In this week’s Python Data Weekly Roundup:
This article provides a good overview of the Data Natives 2019 – Europe meeting and the main trends being discussed for 2020 and beyond. For example, topics such as “AI and its use in Healthcare” and “AI and Ethics” looked like good talks.
An excellent review of “Ray”, a distributed computing system for python. Ray is:
is an open-source system for scaling Python applications from single machines to large clusters. Its design is driven by the unique needs of next-generation ML/AI systems, which face several unique challenges, including diverse computational patterns, management of distributed, evolving state, and the desire to address all those needs with minimal programming effort.
As always, Jason Brownlee does a great job explaining to begin to build an intuition for identifying imbalanced and skewed distributions – and how to handle / manage those distributions. One of the most difficult things to do in data science / machine learning is to understand and manage data with different distributions. You can’t always apply a model to a data-set because the distribution of said data makes that model invalid.
Scatter Plot of Binary Classification Dataset With A 1 to 10 Class Distribution – from here.
Seven differences between academia and industry for building machine learning and deep learning models
It should be no surprise that academia and industry approach data science and machine learning differently. In this article, some differences are described- they include: Accuracy, Training vs Production, Engineering focus (e.g., end-to-end pipeline development) and more.
A very good paper describing the challenges of technical debt with machine learning systems. The abstract:
Machine learning offers a fantastically powerful toolkit for building useful complex prediction systems quickly.

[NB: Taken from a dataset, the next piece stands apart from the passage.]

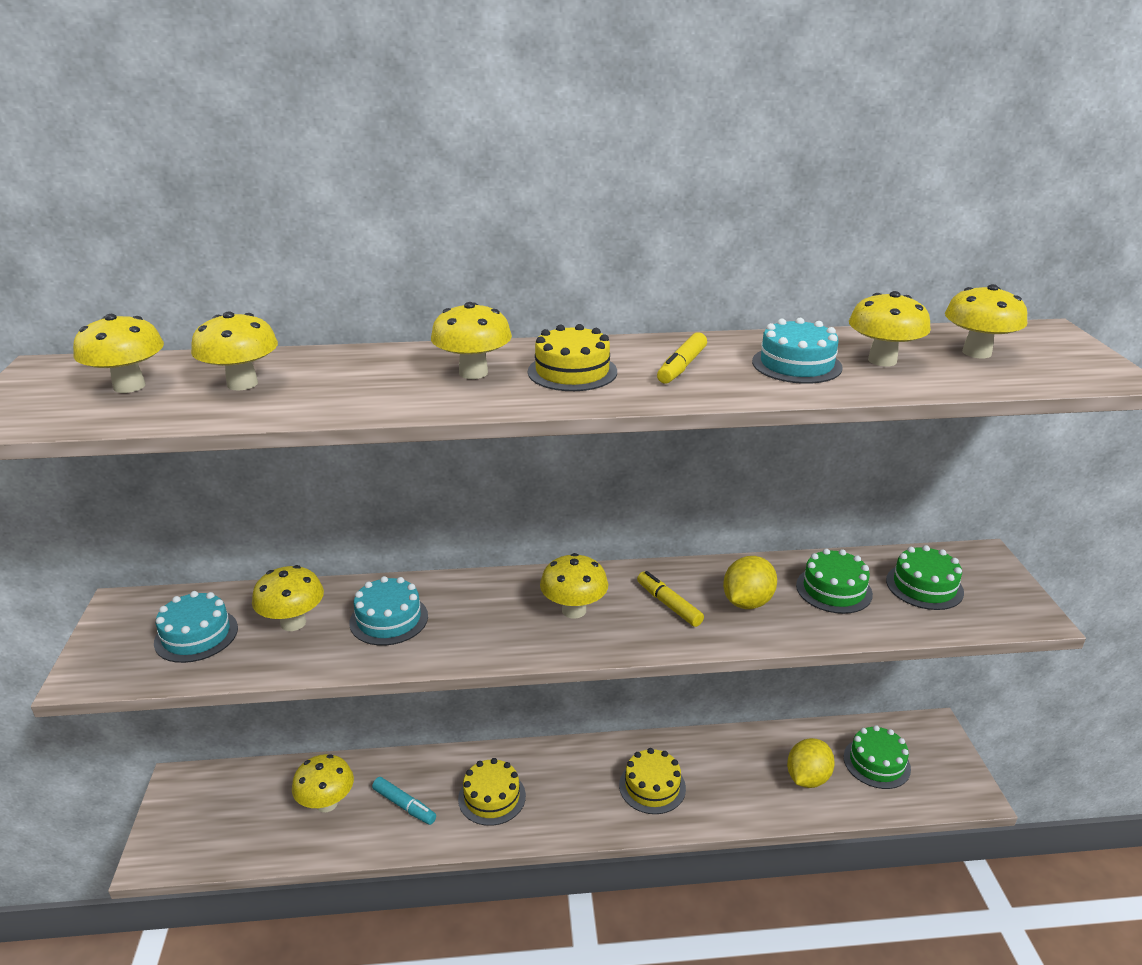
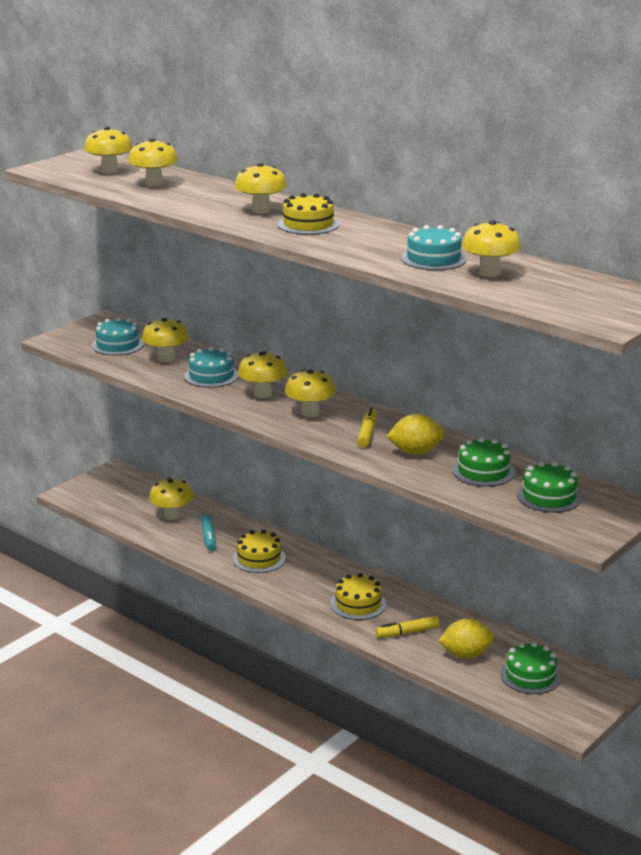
camera: 45 degrees right, 5 degrees down
(681, 367) = (368, 240): yellow marker -> yellow marker (407, 632)
(976, 352) = (562, 289): yellow mushroom -> yellow mushroom (263, 394)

This paper argues it is dangerous to think of these quick wins as coming for free. Using the software engineering framework of technical debt, we find it is common to incur massive ongoing maintenance costs in real-world ML systems. We explore several ML-specific risk factors to account for in system design. These include boundary erosion, entanglement, hidden feedback loops, undeclared consumers, data dependencies, configuration issues, changes in the external world, and a variety of system-level anti-patterns.
A recent post I wrote describing how to perform market basket analysis using python and pandas. I provide a walk-through of using MLxtend’s apriori function as well as a ‘roll your own’ approach to market basket analysis.